Output all of the entries exactly as they are given.

══════════════════════════════

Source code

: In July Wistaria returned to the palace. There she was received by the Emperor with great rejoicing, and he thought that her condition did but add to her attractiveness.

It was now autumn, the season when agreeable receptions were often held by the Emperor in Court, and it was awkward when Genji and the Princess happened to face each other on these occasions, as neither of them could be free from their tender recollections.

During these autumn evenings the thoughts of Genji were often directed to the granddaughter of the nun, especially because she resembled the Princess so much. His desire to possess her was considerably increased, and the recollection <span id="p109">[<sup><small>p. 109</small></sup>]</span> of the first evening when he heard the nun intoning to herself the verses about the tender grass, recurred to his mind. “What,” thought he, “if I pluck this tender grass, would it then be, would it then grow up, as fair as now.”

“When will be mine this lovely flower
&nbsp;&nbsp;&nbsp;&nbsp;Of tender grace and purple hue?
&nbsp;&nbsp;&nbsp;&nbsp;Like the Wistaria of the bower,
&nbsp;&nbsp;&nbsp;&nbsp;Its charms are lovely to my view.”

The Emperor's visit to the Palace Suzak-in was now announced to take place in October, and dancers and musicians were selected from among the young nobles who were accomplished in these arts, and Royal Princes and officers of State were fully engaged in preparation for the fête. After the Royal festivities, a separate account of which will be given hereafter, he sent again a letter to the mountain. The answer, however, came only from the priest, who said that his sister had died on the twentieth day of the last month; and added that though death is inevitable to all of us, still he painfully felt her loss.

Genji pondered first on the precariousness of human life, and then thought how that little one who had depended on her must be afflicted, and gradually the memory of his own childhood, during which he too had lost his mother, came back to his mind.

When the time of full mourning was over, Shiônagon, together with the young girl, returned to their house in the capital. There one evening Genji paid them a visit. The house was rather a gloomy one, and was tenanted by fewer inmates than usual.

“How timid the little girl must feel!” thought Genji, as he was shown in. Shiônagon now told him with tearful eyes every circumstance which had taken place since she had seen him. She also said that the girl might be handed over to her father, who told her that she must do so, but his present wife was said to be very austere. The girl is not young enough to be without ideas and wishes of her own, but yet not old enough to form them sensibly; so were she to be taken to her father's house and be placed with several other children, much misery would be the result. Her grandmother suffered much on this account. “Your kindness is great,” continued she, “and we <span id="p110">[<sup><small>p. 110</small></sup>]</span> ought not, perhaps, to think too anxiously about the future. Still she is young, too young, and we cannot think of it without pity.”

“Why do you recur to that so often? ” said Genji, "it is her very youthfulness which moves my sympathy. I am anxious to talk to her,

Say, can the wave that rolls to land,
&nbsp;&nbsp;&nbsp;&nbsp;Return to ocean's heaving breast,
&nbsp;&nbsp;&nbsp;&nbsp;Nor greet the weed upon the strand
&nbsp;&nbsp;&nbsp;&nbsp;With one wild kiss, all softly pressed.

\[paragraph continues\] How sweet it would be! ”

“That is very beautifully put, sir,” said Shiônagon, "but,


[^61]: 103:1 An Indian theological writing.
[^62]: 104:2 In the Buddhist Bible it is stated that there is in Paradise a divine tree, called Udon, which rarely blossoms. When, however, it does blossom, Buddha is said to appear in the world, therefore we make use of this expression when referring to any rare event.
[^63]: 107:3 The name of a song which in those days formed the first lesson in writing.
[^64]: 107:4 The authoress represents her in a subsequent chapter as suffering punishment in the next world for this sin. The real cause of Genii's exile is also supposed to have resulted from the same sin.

══════════════════════════════

Solved exercise
Source code

: In July Wistaria returned to the palace. There she was received by the Emperor with great rejoicing, and he thought that her condition did but add to her attractiveness.

It was now autumn, the season when agreeable receptions were often held by the Emperor in Court, and it was awkward when Genji and the Princess happened to face each other on these occasions, as neither of them could be free from their tender recollections.

During these autumn evenings the thoughts of Genji were often directed to the granddaughter of the nun, especially because she resembled the Princess so much. His desire to possess her was considerably increased, and the recollection <span id="p109">[<sup><small>p. 109</small></sup>]</span> of the first evening when he heard the nun intoning to herself the verses about the tender grass, recurred to his mind. “What,” thought he, “if I pluck this tender grass, would it then be, would it then grow up, as fair as now.”

“When will be mine this lovely flower
&nbsp;&nbsp;&nbsp;&nbsp;Of tender grace and purple hue?
&nbsp;&nbsp;&nbsp;&nbsp;Like the Wistaria of the bower,
&nbsp;&nbsp;&nbsp;&nbsp;Its charms are lovely to my view.”

The Emperor's visit to the Palace Suzak-in was now announced to take place in October, and dancers and musicians were selected from among the young nobles who were accomplished in these arts, and Royal Princes and officers of State were fully engaged in preparation for the fête. After the Royal festivities, a separate account of which will be given hereafter, he sent again a letter to the mountain. The answer, however, came only from the priest, who said that his sister had died on the twentieth day of the last month; and added that though death is inevitable to all of us, still he painfully felt her loss.

Genji pondered first on the precariousness of human life, and then thought how that little one who had depended on her must be afflicted, and gradually the memory of his own childhood, during which he too had lost his mother, came back to his mind.

When the time of full mourning was over, Shiônagon, together with the young girl, returned to their house in the capital. There one evening Genji paid them a visit. The house was rather a gloomy one, and was tenanted by fewer inmates than usual.

“How timid the little girl must feel!” thought Genji, as he was shown in. Shiônagon now told him with tearful eyes every circumstance which had taken place since she had seen him. She also said that the girl might be handed over to her father, who told her that she must do so, but his present wife was said to be very austere. The girl is not young enough to be without ideas and wishes of her own, but yet not old enough to form them sensibly; so were she to be taken to her father's house and be placed with several other children, much misery would be the result. Her grandmother suffered much on this account. “Your kindness is great,” continued she, “and we <span id="p110">[<sup><small>p. 110</small></sup>]</span> ought not, perhaps, to think too anxiously about the future. Still she is young, too young, and we cannot think of it without pity.”

“Why do you recur to that so often? ” said Genji, "it is her very youthfulness which moves my sympathy. I am anxious to talk to her,

Say, can the wave that rolls to land,
&nbsp;&nbsp;&nbsp;&nbsp;Return to ocean's heaving breast,
&nbsp;&nbsp;&nbsp;&nbsp;Nor greet the weed upon the strand
&nbsp;&nbsp;&nbsp;&nbsp;With one wild kiss, all softly pressed.

\[paragraph continues\] How sweet it would be! ”

“That is very beautifully put, sir,” said Shiônagon, "but,


[^61]: 103:1 An Indian theological writing.
[^62]: 104:2 In the Buddhist Bible it is stated that there is in Paradise a divine tree, called Udon, which rarely blossoms. When, however, it does blossom, Buddha is said to appear in the world, therefore we make use of this expression when referring to any rare event.
[^63]: 107:3 The name of a song which in those days formed the first lesson in writing.
[^64]: 107:4 The authoress represents her in a subsequent chapter as suffering punishment in the next world for this sin. The real cause of Genii's exile is also supposed to have resulted from the same sin.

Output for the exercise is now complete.